Eric Ungar’s Acoustics from A to Z

The membrane of the human EAR
Responds to sound so we can hear.
Its motion vibrates tiny bones,
Wiggling small hair cells that sense tones.
Their nerve cells connect to the brain
From which we information gain.

The first book of Caesar opens with Gallia om nes in partes tres divisa est – all of Gaul is divided into three parts – as I remember (surprisingly) from my high school Latin. Anatomists similarly consider the human ear in terms of three parts: the outer, inner and middle ear. I suspect that both of these somewhat artificial divisions into three parts were made for the same reason: to divide a complex entity into smaller parts that can be discussed more easily.

The outer ear consists of the fleshy appendage attached to the head, called the pinna. This Latin word means ‘sail’ and undoubtedly was chosen by someone with large protruding ears who lived near a windy beach. The pinna and the ear canal with which it communicates channel sound waves to the canal’s termination, the eardrum or “tympanic membrane.”

The middle ear works somewhat like Thomas Edison’s phonograph: a membrane, set into motion by sound waves, is connected to a mechanical amplification system that communicates the amplified motions to the next stage. In the ear the mechanical amplification is achieved by a set of tiny bones or ‘ossicles,’ which connect to the so-called oval window. The ossicles make this window move in and out much like a piston and these motions are transmitted via the inner ear’s essentially incompressible fluid to the basilar membrane and the organ of Corti. This organ is not a musical instrument; rather, it is essentially a membrane that supports a forest of about 20,000 hair cells of d different types and lengths, which respond differently to sounds at different frequencies. These hair cells are connected to nerve cells that communicate with the brain, which does most of the difficult data processing.

Hearing loss may result from damage to any of the conductive mechanisms or from damage to the neurological elements. My wife’s hearing loss was reduced by surgical freeing of the ossicles that had become locked together and could not transmit the sound-induced vibrations well. Noise-induced hearing loss most often results from damage to the hair cell structures, which deteriorate, break off, and are not regenerated. ‘Presbycusis’ – the hearing loss we experience as we get older – begins with loss of the hair cells responsible for hearing the higher frequencies. In more ways than one, the hairless hear less.

The FREQUENCY of oscillations
Tells us how many fluctuations
Up and down from mean are reckoned
Per unit time (minute or second)
The unit ‘Hertz’ is now preferred;
Cycles-per-second’s been interred.

Although I have the utmost respect for the German physicist Heinrich Hertz (1857-1894) after whom the unit of frequency is named that used to be called “cycles per second,” I wish the world would have stayed with the old designation. I have never had to explain what “cycles per second” means or how many cycles per minute correspond to a given number of cycles per second, but the uninitiated often need to be told what ‘Hertz’ (Hz) means.

According to such eminent references as Cyril Harris’ Handbook of Acoustical Measurements and Noise Control, the frequency of a periodic phenomenon is defined as (a) the number of times the phenomenon repeats itself in one second or (b) the reciprocal of the period, where the period is the time it takes for the phenomenon to repeat itself.

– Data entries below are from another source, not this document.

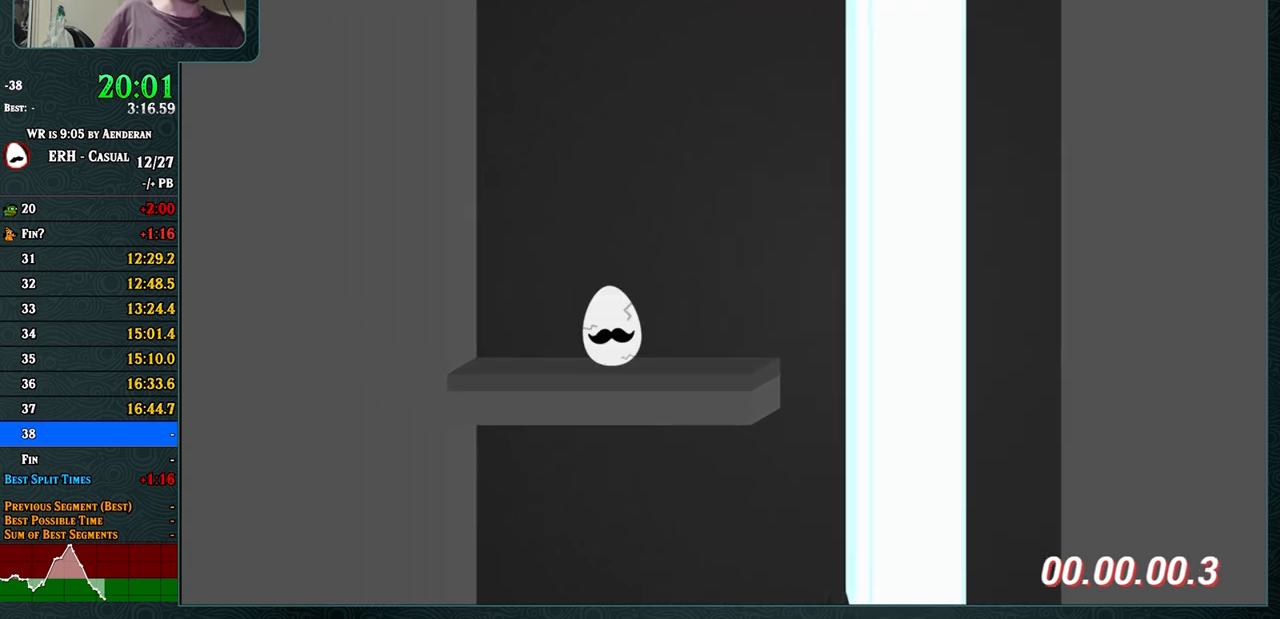
{"buttons": ["CROSS"], "left_stick": "center", "events": [[100, "R1", "down"], [267, "R1", "up"]]}
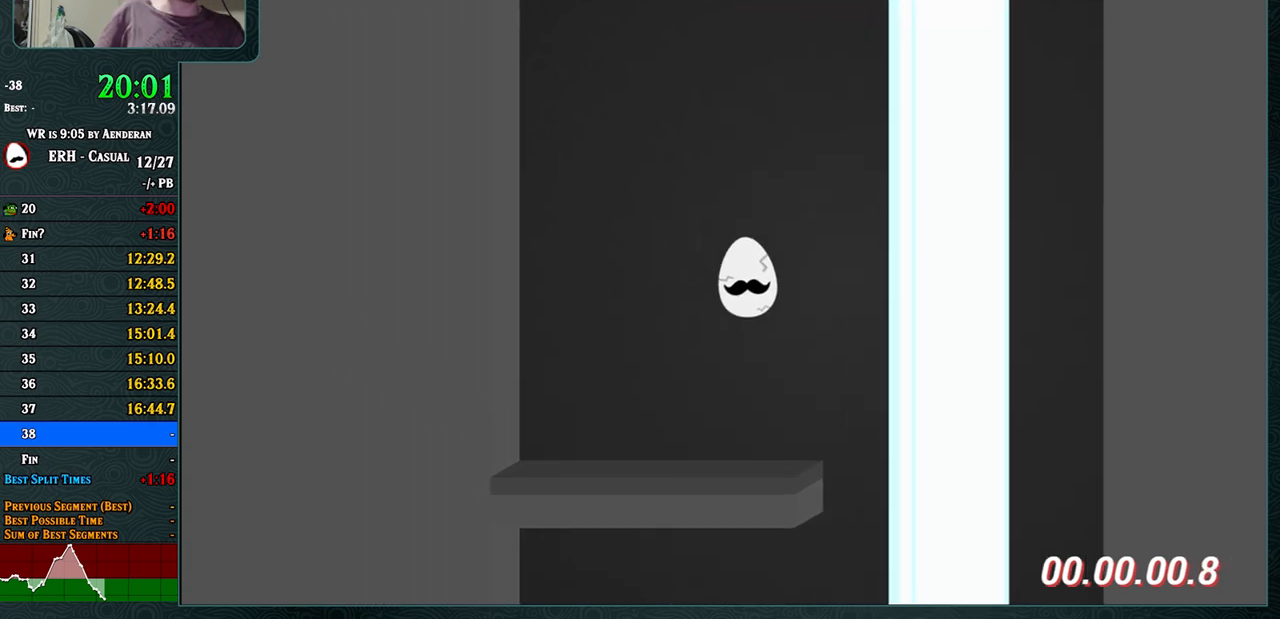
{"buttons": [], "left_stick": "center", "events": [[217, "CROSS", "up"], [317, "R1", "down"], [367, "R1", "up"]]}
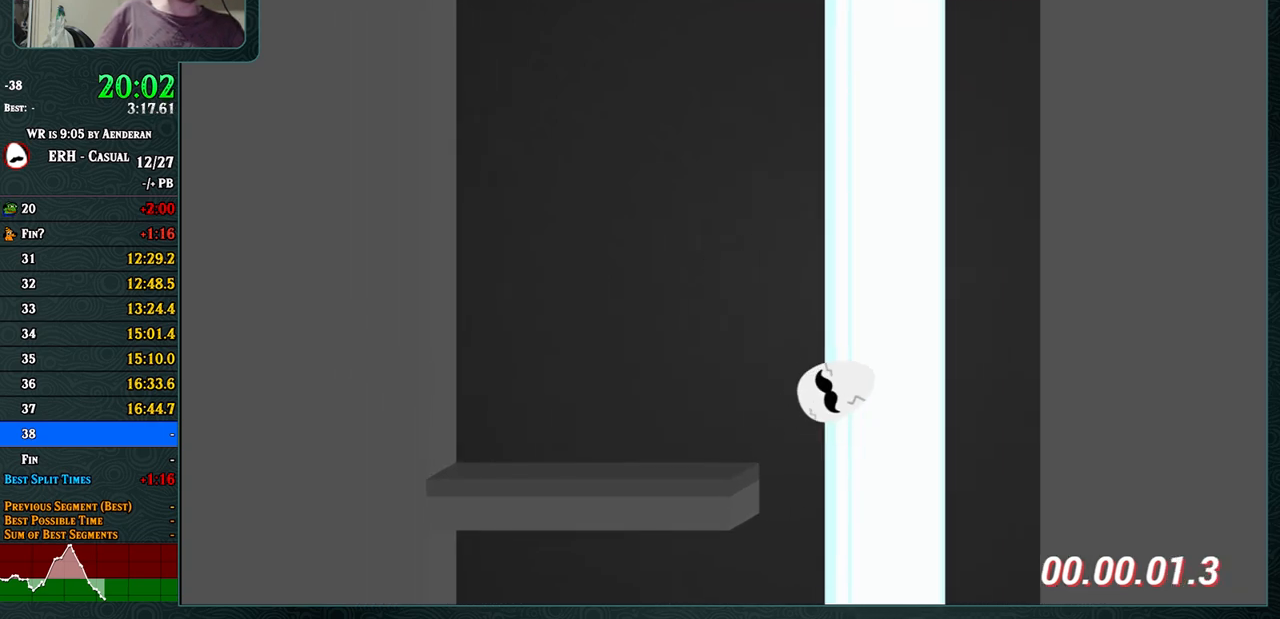
{"buttons": ["CROSS"], "left_stick": "center", "events": [[483, "CROSS", "down"]]}
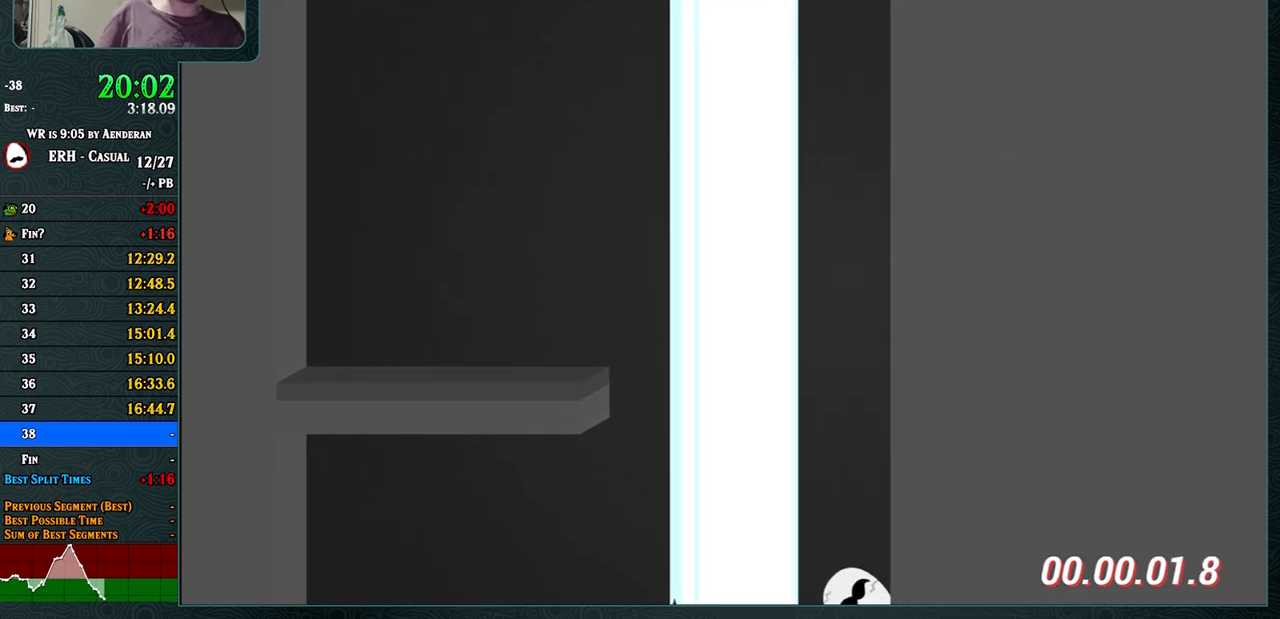
{"buttons": [], "left_stick": "center", "events": [[83, "L1", "down"], [150, "L1", "up"], [367, "CROSS", "up"]]}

These definitions, however, are not entirely precise. Visualize a simple sinusoidal trace that goes through one cycle each second. It clearly repeats itself once per second, but it also repeats itself once every two seconds, once every three seconds and so on to infinity. So, its frequency would be not only 1 Hz, but also 1/2 Hz, 1/3 Hz, etc. Thus, at least for simple stationary signals it may be more precise to define the frequency as equal to the reciprocal of the shortest time it takes for any portion of the signal to repeat itself.

And what about a signal that never repeats itself – as is the case for most signals in the real world? The usual spectrum analysis is done by sampling a signal over a selected time interval and assuming that the sample repeats itself forever. So, if we apply the foregoing definition to this repeated sample signal, we find that its frequency corresponds to the arbitrary length of the sample we took – implying that the signal’s frequency is arbitrary. If the signal indeed is random, so that it never repeats itself, then its period would be infinite and its frequency would be zero.

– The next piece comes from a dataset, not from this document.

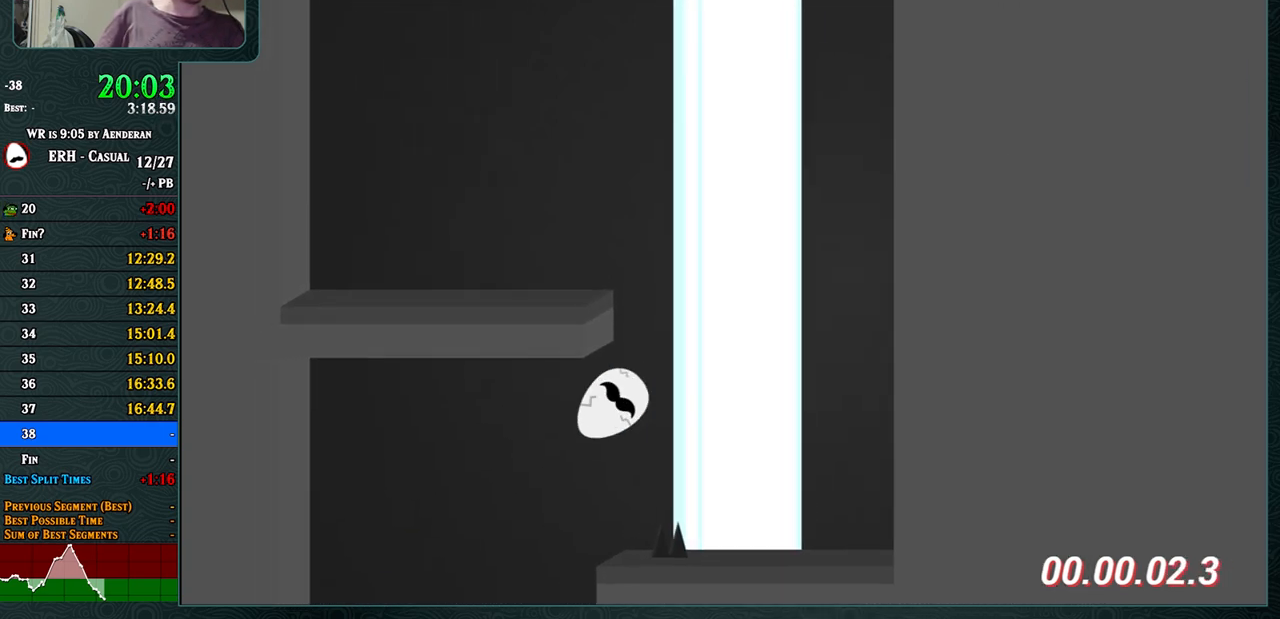
{"buttons": ["R1"], "left_stick": "center", "events": [[450, "R1", "down"]]}
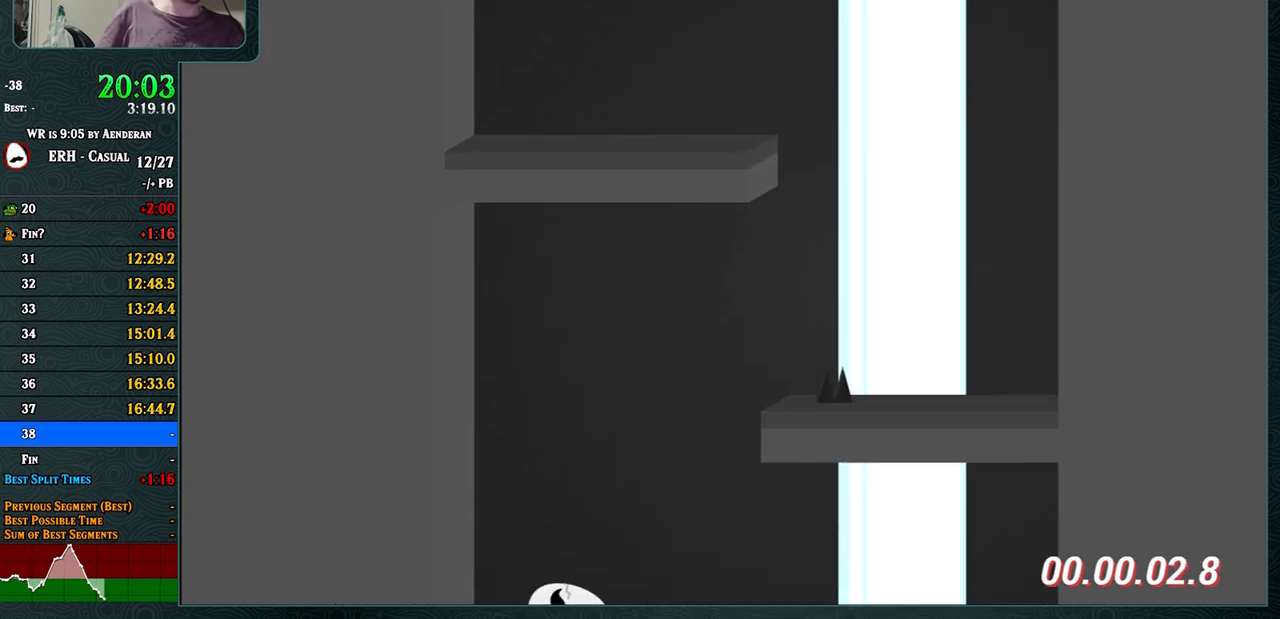
{"buttons": [], "left_stick": "center", "events": [[17, "R1", "up"]]}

Spectrum analyzers fortunately are not bothered by these definitional dilemmas. They typically process data sampled over specified intervals on the basis of the assumption that the samples are repeated indefinitely, fit the sum of a series of (infinitely extended) sinusoids to the data, and report the magnitudes of these sinusoids as a function of their frequencies. (The frequency of the sinusoids is defined as suggested at the end of the first paragraph above.) This so-called Fourier transform process allows one to represent a time-varying signal sample in terms of a series of frequency-dependent values.

It has been told that the French mathematician Fourier, who invented the transform, used to take quite a long time to work out the necessary integrals, while his younger brother took about half as long. Consequently, the older brother came to be known as Slow Fourier and the younger sibling came to be known as Fast Fourier. In recent years the latter achieved fame posthumously by lending his name to the Fast Fourier Transform (FFT) algorithm that is implemented in modern digital spectrum analyzers.